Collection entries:

◆ ◆ ◆ ◆ ◆

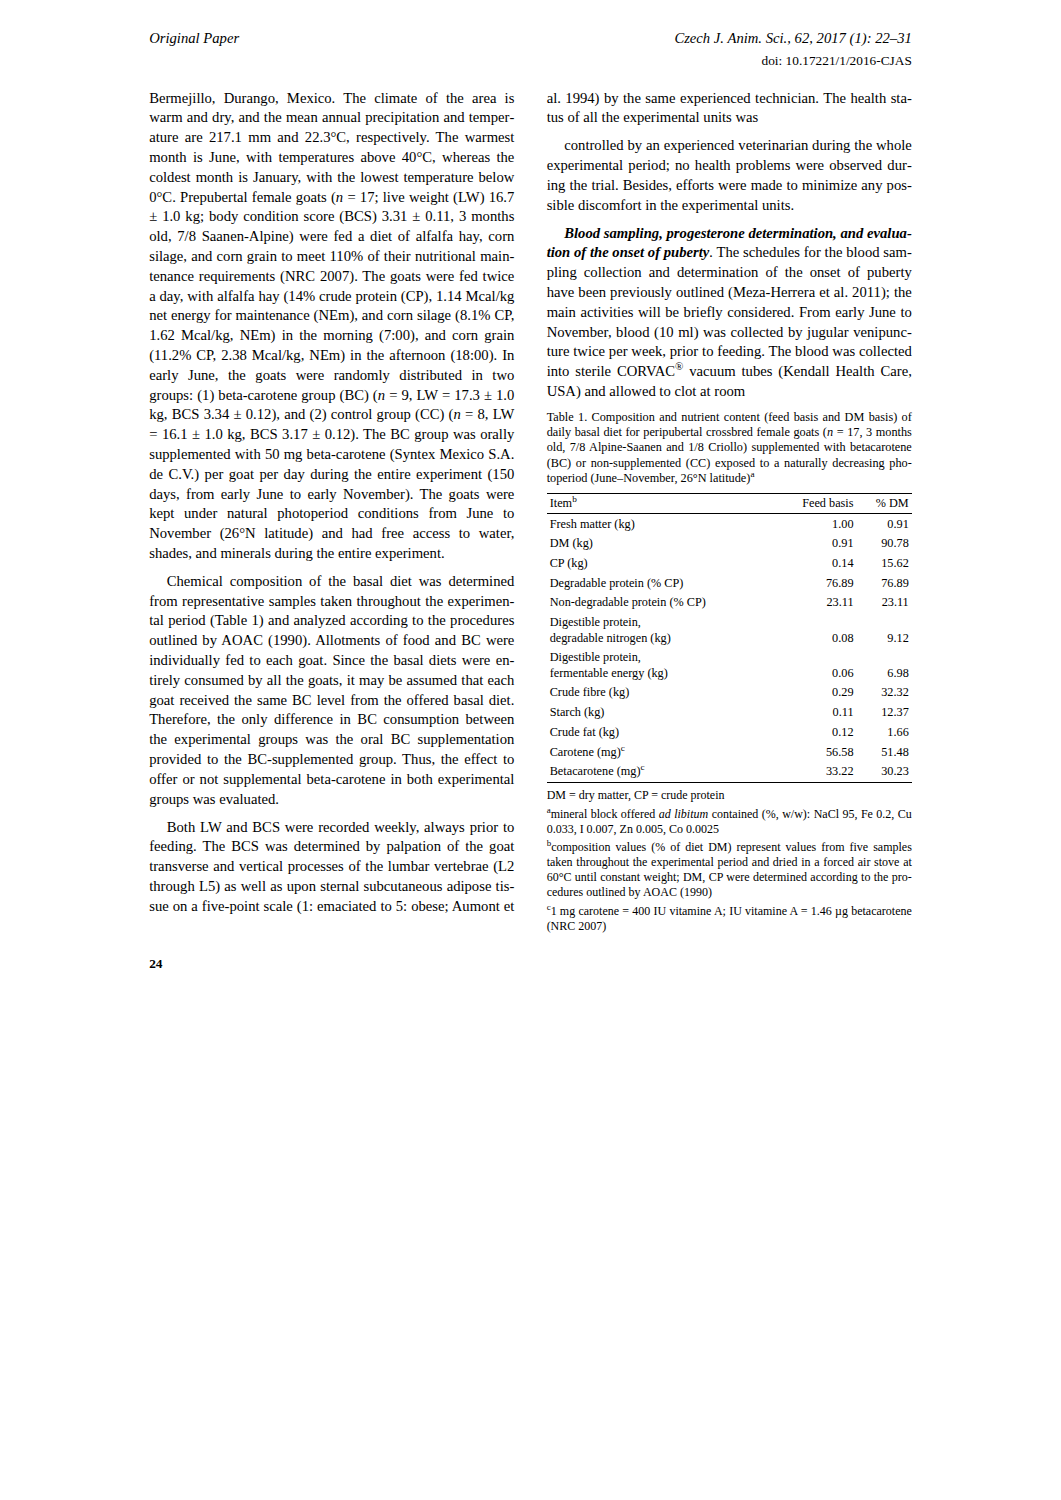Original Paper
Czech J. Anim. Sci., 62, 2017 (1): 22–31
doi: 10.17221/1/2016-CJAS
Bermejillo, Durango, Mexico. The climate of the area is warm and dry, and the mean annual precipitation and temperature are 217.1 mm and 22.3°C, respectively. The warmest month is June, with temperatures above 40°C, whereas the coldest month is January, with the lowest temperature below 0°C. Prepubertal female goats (n = 17; live weight (LW) 16.7 ± 1.0 kg; body condition score (BCS) 3.31 ± 0.11, 3 months old, 7/8 Saanen-Alpine) were fed a diet of alfalfa hay, corn silage, and corn grain to meet 110% of their nutritional maintenance requirements (NRC 2007). The goats were fed twice a day, with alfalfa hay (14% crude protein (CP), 1.14 Mcal/kg net energy for maintenance (NEm), and corn silage (8.1% CP, 1.62 Mcal/kg, NEm) in the morning (7:00), and corn grain (11.2% CP, 2.38 Mcal/kg, NEm) in the afternoon (18:00). In early June, the goats were randomly distributed in two groups: (1) beta-carotene group (BC) (n = 9, LW = 17.3 ± 1.0 kg, BCS 3.34 ± 0.12), and (2) control group (CC) (n = 8, LW = 16.1 ± 1.0 kg, BCS 3.17 ± 0.12). The BC group was orally supplemented with 50 mg beta-carotene (Syntex Mexico S.A. de C.V.) per goat per day during the entire experiment (150 days, from early June to early November). The goats were kept under natural photoperiod conditions from June to November (26°N latitude) and had free access to water, shades, and minerals during the entire experiment.
Chemical composition of the basal diet was determined from representative samples taken throughout the experimental period (Table 1) and analyzed according to the procedures outlined by AOAC (1990). Allotments of food and BC were individually fed to each goat. Since the basal diets were entirely consumed by all the goats, it may be assumed that each goat received the same BC level from the offered basal diet. Therefore, the only difference in BC consumption between the experimental groups was the oral BC supplementation provided to the BC-supplemented group. Thus, the effect to offer or not supplemental beta-carotene in both experimental groups was evaluated.
Both LW and BCS were recorded weekly, always prior to feeding. The BCS was determined by palpation of the goat transverse and vertical processes of the lumbar vertebrae (L2 through L5) as well as upon sternal subcutaneous adipose tissue on a five-point scale (1: emaciated to 5: obese; Aumont et al. 1994) by the same experienced technician. The health status of all the experimental units was
controlled by an experienced veterinarian during the whole experimental period; no health problems were observed during the trial. Besides, efforts were made to minimize any possible discomfort in the experimental units.
Blood sampling, progesterone determination, and evaluation of the onset of puberty. The schedules for the blood sampling collection and determination of the onset of puberty have been previously outlined (Meza-Herrera et al. 2011); the main activities will be briefly considered. From early June to November, blood (10 ml) was collected by jugular venipuncture twice per week, prior to feeding. The blood was collected into sterile CORVAC® vacuum tubes (Kendall Health Care, USA) and allowed to clot at room
Table 1. Composition and nutrient content (feed basis and DM basis) of daily basal diet for peripubertal crossbred female goats (n = 17, 3 months old, 7/8 Alpine-Saanen and 1/8 Criollo) supplemented with betacarotene (BC) or non-supplemented (CC) exposed to a naturally decreasing photoperiod (June–November, 26°N latitude)a
| Item b | Feed basis | % DM |
| --- | --- | --- |
| Fresh matter (kg) | 1.00 | 0.91 |
| DM (kg) | 0.91 | 90.78 |
| CP (kg) | 0.14 | 15.62 |
| Degradable protein (% CP) | 76.89 | 76.89 |
| Non-degradable protein (% CP) | 23.11 | 23.11 |
| Digestible protein, degradable nitrogen (kg) | 0.08 | 9.12 |
| Digestible protein, fermentable energy (kg) | 0.06 | 6.98 |
| Crude fibre (kg) | 0.29 | 32.32 |
| Starch (kg) | 0.11 | 12.37 |
| Crude fat (kg) | 0.12 | 1.66 |
| Carotene (mg) c | 56.58 | 51.48 |
| Betacarotene (mg) c | 33.22 | 30.23 |
DM = dry matter, CP = crude protein
amineral block offered ad libitum contained (%, w/w): NaCl 95, Fe 0.2, Cu 0.033, I 0.007, Zn 0.005, Co 0.0025
bcomposition values (% of diet DM) represent values from five samples taken throughout the experimental period and dried in a forced air stove at 60°C until constant weight; DM, CP were determined according to the procedures outlined by AOAC (1990)
c1 mg carotene = 400 IU vitamine A; IU vitamine A = 1.46 µg betacarotene (NRC 2007)
24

◆ ◆ ◆ ◆ ◆

• [TASK PROMPT]
Retype every entry exactly as written, but omit the pictures.

• [ANSWER AREA]
Original Paper
Czech J. Anim. Sci., 62, 2017 (1): 22–31
doi: 10.17221/1/2016-CJAS
Bermejillo, Durango, Mexico. The climate of the area is warm and dry, and the mean annual precipitation and temperature are 217.1 mm and 22.3°C, respectively. The warmest month is June, with temperatures above 40°C, whereas the coldest month is January, with the lowest temperature below 0°C. Prepubertal female goats (n = 17; live weight (LW) 16.7 ± 1.0 kg; body condition score (BCS) 3.31 ± 0.11, 3 months old, 7/8 Saanen-Alpine) were fed a diet of alfalfa hay, corn silage, and corn grain to meet 110% of their nutritional maintenance requirements (NRC 2007). The goats were fed twice a day, with alfalfa hay (14% crude protein (CP), 1.14 Mcal/kg net energy for maintenance (NEm), and corn silage (8.1% CP, 1.62 Mcal/kg, NEm) in the morning (7:00), and corn grain (11.2% CP, 2.38 Mcal/kg, NEm) in the afternoon (18:00). In early June, the goats were randomly distributed in two groups: (1) beta-carotene group (BC) (n = 9, LW = 17.3 ± 1.0 kg, BCS 3.34 ± 0.12), and (2) control group (CC) (n = 8, LW = 16.1 ± 1.0 kg, BCS 3.17 ± 0.12). The BC group was orally supplemented with 50 mg beta-carotene (Syntex Mexico S.A. de C.V.) per goat per day during the entire experiment (150 days, from early June to early November). The goats were kept under natural photoperiod conditions from June to November (26°N latitude) and had free access to water, shades, and minerals during the entire experiment.
Chemical composition of the basal diet was determined from representative samples taken throughout the experimental period (Table 1) and analyzed according to the procedures outlined by AOAC (1990). Allotments of food and BC were individually fed to each goat. Since the basal diets were entirely consumed by all the goats, it may be assumed that each goat received the same BC level from the offered basal diet. Therefore, the only difference in BC consumption between the experimental groups was the oral BC supplementation provided to the BC-supplemented group. Thus, the effect to offer or not supplemental beta-carotene in both experimental groups was evaluated.
Both LW and BCS were recorded weekly, always prior to feeding. The BCS was determined by palpation of the goat transverse and vertical processes of the lumbar vertebrae (L2 through L5) as well as upon sternal subcutaneous adipose tissue on a five-point scale (1: emaciated to 5: obese; Aumont et al. 1994) by the same experienced technician. The health status of all the experimental units was
controlled by an experienced veterinarian during the whole experimental period; no health problems were observed during the trial. Besides, efforts were made to minimize any possible discomfort in the experimental units.
Blood sampling, progesterone determination, and evaluation of the onset of puberty. The schedules for the blood sampling collection and determination of the onset of puberty have been previously outlined (Meza-Herrera et al. 2011); the main activities will be briefly considered. From early June to November, blood (10 ml) was collected by jugular venipuncture twice per week, prior to feeding. The blood was collected into sterile CORVAC® vacuum tubes (Kendall Health Care, USA) and allowed to clot at room
Table 1. Composition and nutrient content (feed basis and DM basis) of daily basal diet for peripubertal crossbred female goats (n = 17, 3 months old, 7/8 Alpine-Saanen and 1/8 Criollo) supplemented with betacarotene (BC) or non-supplemented (CC) exposed to a naturally decreasing photoperiod (June–November, 26°N latitude)a
| Item b | Feed basis | % DM |
| --- | --- | --- |
| Fresh matter (kg) | 1.00 | 0.91 |
| DM (kg) | 0.91 | 90.78 |
| CP (kg) | 0.14 | 15.62 |
| Degradable protein (% CP) | 76.89 | 76.89 |
| Non-degradable protein (% CP) | 23.11 | 23.11 |
| Digestible protein, degradable nitrogen (kg) | 0.08 | 9.12 |
| Digestible protein, fermentable energy (kg) | 0.06 | 6.98 |
| Crude fibre (kg) | 0.29 | 32.32 |
| Starch (kg) | 0.11 | 12.37 |
| Crude fat (kg) | 0.12 | 1.66 |
| Carotene (mg) c | 56.58 | 51.48 |
| Betacarotene (mg) c | 33.22 | 30.23 |
DM = dry matter, CP = crude protein
amineral block offered ad libitum contained (%, w/w): NaCl 95, Fe 0.2, Cu 0.033, I 0.007, Zn 0.005, Co 0.0025
bcomposition values (% of diet DM) represent values from five samples taken throughout the experimental period and dried in a forced air stove at 60°C until constant weight; DM, CP were determined according to the procedures outlined by AOAC (1990)
c1 mg carotene = 400 IU vitamine A; IU vitamine A = 1.46 µg betacarotene (NRC 2007)
24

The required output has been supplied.